Given those figures, the numbers absolutely would have run out many years ago if every mobile contract was permanent and free of charge. The operators rent numbers from a central registry, just like with domains but with a much more finite namespace. There's no way you still have access to a number "well over a year" after last paying anything for it. In any country. Perhaps there's a misunderstanding.

[–] CameronDev@programming.dev 2 points 1 day ago (1 children)

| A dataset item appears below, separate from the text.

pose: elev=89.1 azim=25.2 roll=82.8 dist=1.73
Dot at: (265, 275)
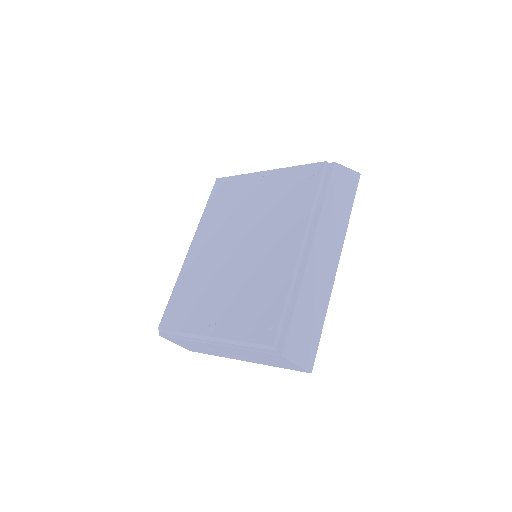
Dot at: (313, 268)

It's a small enough subset of the available plans that it clearly hasn't been an issue. Every other plan in Aus would expire and age off as you'd expect, but these ones just don't. Before the one I currently am holding, I was holding a number for my Grandma for ~5+ years until I cancelled it. The number was never connected during those years, and I kept paying a bill with $0 in charges.

https://en.wikipedia.org/wiki/Telephone_numbers_in_Australia#Mobile_phone_numbers_(04,_05)

There is a decent amount of unused numbers currently, and we have another 100m spare numbers ready for use, and haven't needed to dip into them yet. I suspect part of the reason we haven't run out is that because we can port numbers easily, there is a little less churn of the numbers, you can change plans without burning a number. No evidence to back that claim though.

[–] JubilantJaguar@lemmy.world 2 points 23 hours ago

OK. Oz might be a bit of an outlier situation but I stand corrected.